WORK ORDER:
Where the records below begin, start copying, and stop after the line that contains "possible de faire"; reproduce every line exactly but omit pictures.

ENTRIES SUPPLIED:
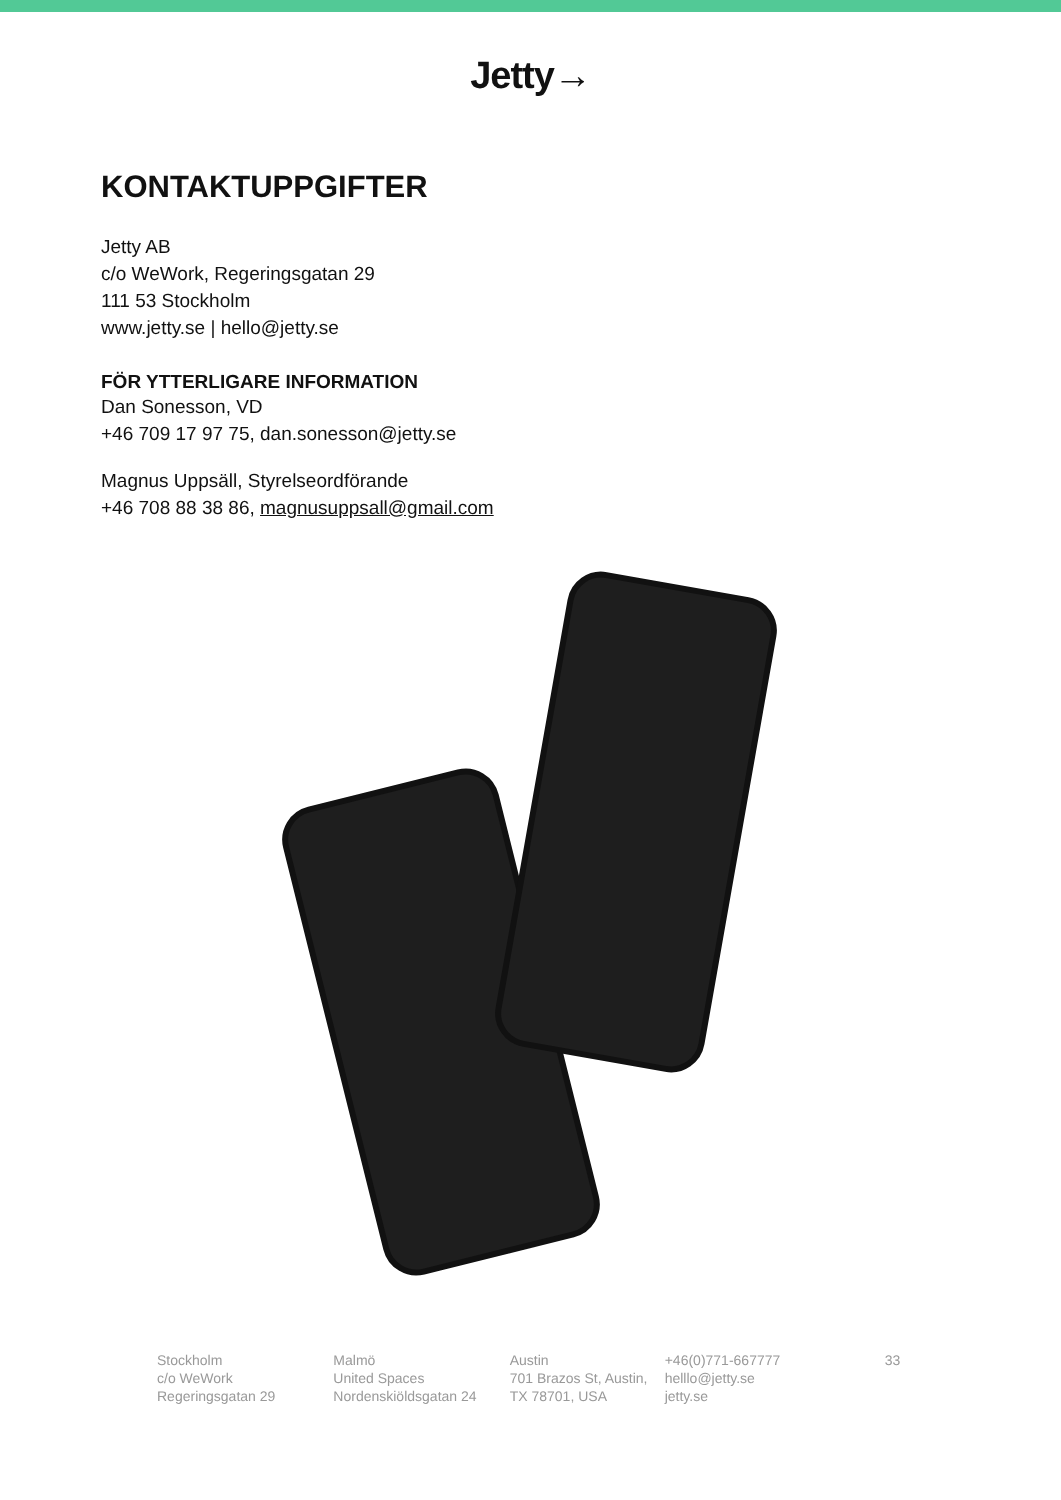Jetty→
KONTAKTUPPGIFTER
Jetty AB
c/o WeWork, Regeringsgatan 29
111 53 Stockholm
www.jetty.se | hello@jetty.se
FÖR YTTERLIGARE INFORMATION
Dan Sonesson, VD
+46 709 17 97 75, dan.sonesson@jetty.se
Magnus Uppsäll, Styrelseordförande
+46 708 88 38 86, magnusuppsall@gmail.com
Stockholm
c/o WeWork
Regeringsgatan 29
Malmö
United Spaces
Nordenskiöldsgatan 24
Austin
701 Brazos St, Austin,
TX 78701, USA
+46(0)771-667777
helllo@jetty.se
jetty.se
33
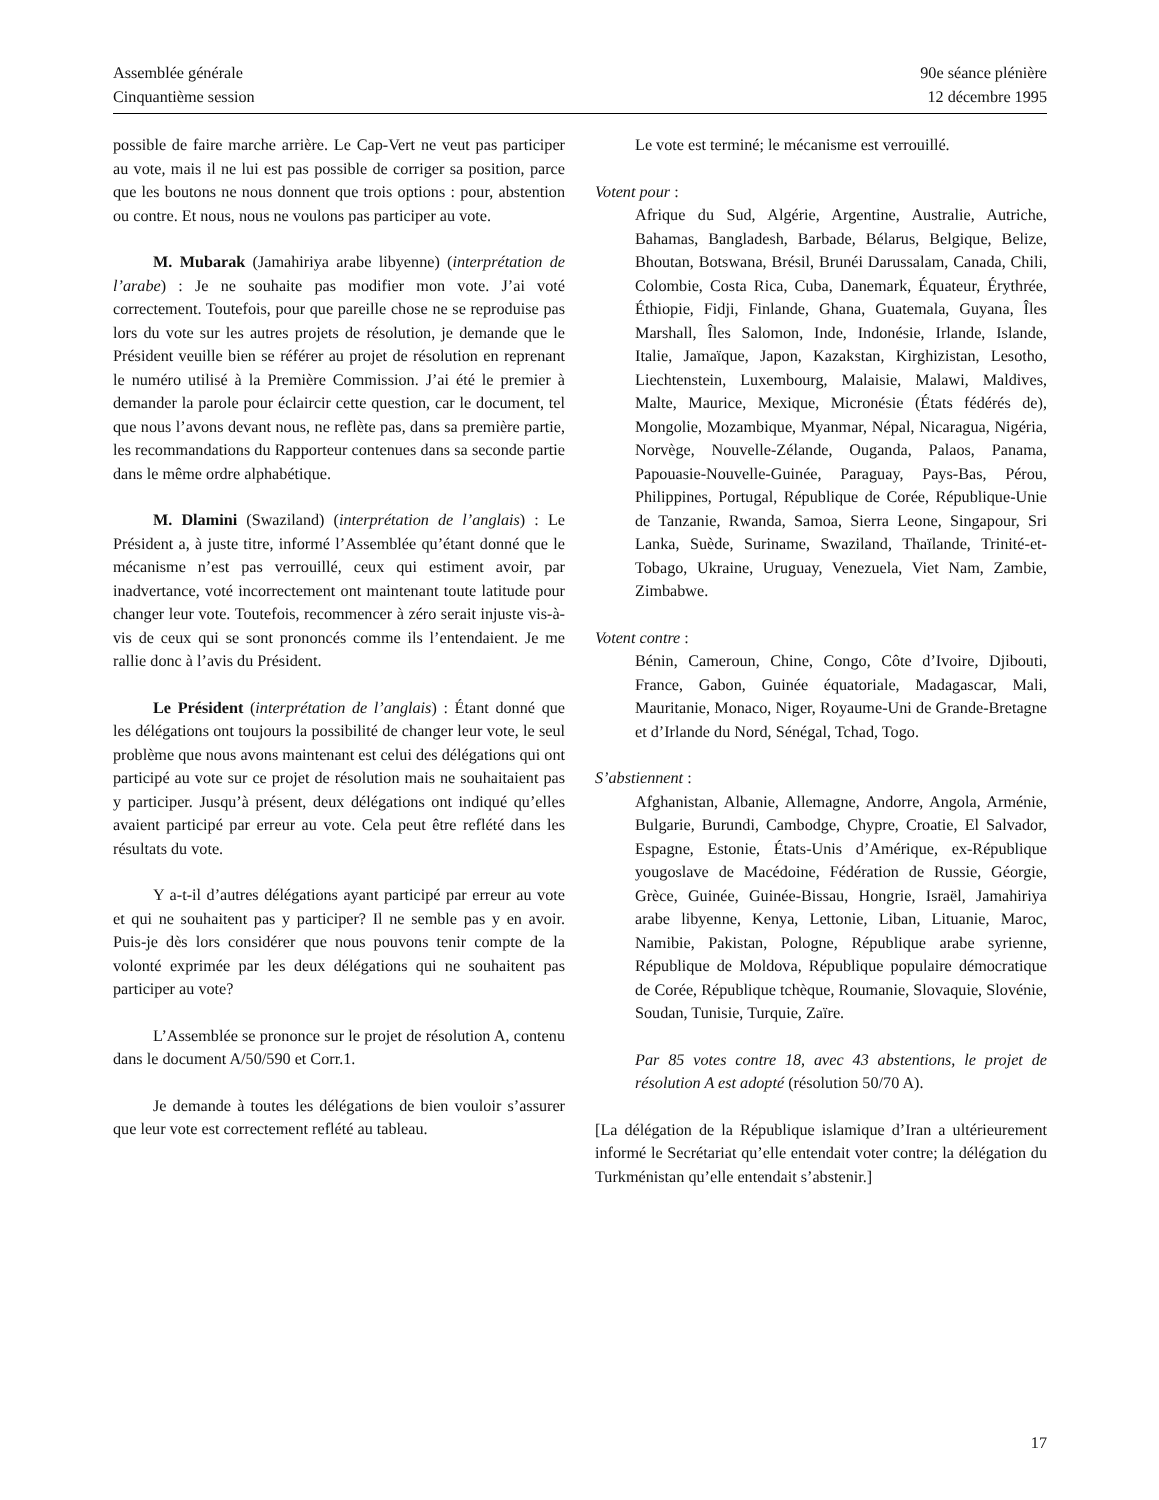Assemblée générale
Cinquantième session
90e séance plénière
12 décembre 1995
possible de faire marche arrière. Le Cap-Vert ne veut pas participer au vote, mais il ne lui est pas possible de corriger sa position, parce que les boutons ne nous donnent que trois options : pour, abstention ou contre. Et nous, nous ne voulons pas participer au vote.
M. Mubarak (Jamahiriya arabe libyenne) (interprétation de l’arabe) : Je ne souhaite pas modifier mon vote. J’ai voté correctement. Toutefois, pour que pareille chose ne se reproduise pas lors du vote sur les autres projets de résolution, je demande que le Président veuille bien se référer au projet de résolution en reprenant le numéro utilisé à la Première Commission. J’ai été le premier à demander la parole pour éclaircir cette question, car le document, tel que nous l’avons devant nous, ne reflète pas, dans sa première partie, les recommandations du Rapporteur contenues dans sa seconde partie dans le même ordre alphabétique.
M. Dlamini (Swaziland) (interprétation de l’anglais) : Le Président a, à juste titre, informé l’Assemblée qu’étant donné que le mécanisme n’est pas verrouillé, ceux qui estiment avoir, par inadvertance, voté incorrectement ont maintenant toute latitude pour changer leur vote. Toutefois, recommencer à zéro serait injuste vis-à-vis de ceux qui se sont prononcés comme ils l’entendaient. Je me rallie donc à l’avis du Président.
Le Président (interprétation de l’anglais) : Étant donné que les délégations ont toujours la possibilité de changer leur vote, le seul problème que nous avons maintenant est celui des délégations qui ont participé au vote sur ce projet de résolution mais ne souhaitaient pas y participer. Jusqu’à présent, deux délégations ont indiqué qu’elles avaient participé par erreur au vote. Cela peut être reflété dans les résultats du vote.
Y a-t-il d’autres délégations ayant participé par erreur au vote et qui ne souhaitent pas y participer? Il ne semble pas y en avoir. Puis-je dès lors considérer que nous pouvons tenir compte de la volonté exprimée par les deux délégations qui ne souhaitent pas participer au vote?
L’Assemblée se prononce sur le projet de résolution A, contenu dans le document A/50/590 et Corr.1.
Je demande à toutes les délégations de bien vouloir s’assurer que leur vote est correctement reflété au tableau.
Le vote est terminé; le mécanisme est verrouillé.
Votent pour :
Afrique du Sud, Algérie, Argentine, Australie, Autriche, Bahamas, Bangladesh, Barbade, Bélarus, Belgique, Belize, Bhoutan, Botswana, Brésil, Brunéi Darussalam, Canada, Chili, Colombie, Costa Rica, Cuba, Danemark, Équateur, Érythrée, Éthiopie, Fidji, Finlande, Ghana, Guatemala, Guyana, Îles Marshall, Îles Salomon, Inde, Indonésie, Irlande, Islande, Italie, Jamaïque, Japon, Kazakstan, Kirghizistan, Lesotho, Liechtenstein, Luxembourg, Malaisie, Malawi, Maldives, Malte, Maurice, Mexique, Micronésie (États fédérés de), Mongolie, Mozambique, Myanmar, Népal, Nicaragua, Nigéria, Norvège, Nouvelle-Zélande, Ouganda, Palaos, Panama, Papouasie-Nouvelle-Guinée, Paraguay, Pays-Bas, Pérou, Philippines, Portugal, République de Corée, République-Unie de Tanzanie, Rwanda, Samoa, Sierra Leone, Singapour, Sri Lanka, Suède, Suriname, Swaziland, Thaïlande, Trinité-et-Tobago, Ukraine, Uruguay, Venezuela, Viet Nam, Zambie, Zimbabwe.
Votent contre :
Bénin, Cameroun, Chine, Congo, Côte d’Ivoire, Djibouti, France, Gabon, Guinée équatoriale, Madagascar, Mali, Mauritanie, Monaco, Niger, Royaume-Uni de Grande-Bretagne et d’Irlande du Nord, Sénégal, Tchad, Togo.
S’abstiennent :
Afghanistan, Albanie, Allemagne, Andorre, Angola, Arménie, Bulgarie, Burundi, Cambodge, Chypre, Croatie, El Salvador, Espagne, Estonie, États-Unis d’Amérique, ex-République yougoslave de Macédoine, Fédération de Russie, Géorgie, Grèce, Guinée, Guinée-Bissau, Hongrie, Israël, Jamahiriya arabe libyenne, Kenya, Lettonie, Liban, Lituanie, Maroc, Namibie, Pakistan, Pologne, République arabe syrienne, République de Moldova, République populaire démocratique de Corée, République tchèque, Roumanie, Slovaquie, Slovénie, Soudan, Tunisie, Turquie, Zaïre.
Par 85 votes contre 18, avec 43 abstentions, le projet de résolution A est adopté (résolution 50/70 A).
[La délégation de la République islamique d’Iran a ultérieurement informé le Secrétariat qu’elle entendait voter contre; la délégation du Turkménistan qu’elle entendait s’abstenir.]
17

EXERCISE RESULT:
Jetty→
KONTAKTUPPGIFTER
Jetty AB
c/o WeWork, Regeringsgatan 29
111 53 Stockholm
www.jetty.se | hello@jetty.se
FÖR YTTERLIGARE INFORMATION
Dan Sonesson, VD
+46 709 17 97 75, dan.sonesson@jetty.se
Magnus Uppsäll, Styrelseordförande
+46 708 88 38 86, magnusuppsall@gmail.com
Stockholm
c/o WeWork
Regeringsgatan 29
Malmö
United Spaces
Nordenskiöldsgatan 24
Austin
701 Brazos St, Austin,
TX 78701, USA
+46(0)771-667777
helllo@jetty.se
jetty.se
33
Assemblée générale
Cinquantième session
90e séance plénière
12 décembre 1995
possible de faire marche arrière. Le Cap-Vert ne veut pas participer au vote, mais il ne lui est pas possible de corriger sa position, parce que les boutons ne nous donnent que trois options : pour, abstention ou contre. Et nous, nous ne voulons pas participer au vote.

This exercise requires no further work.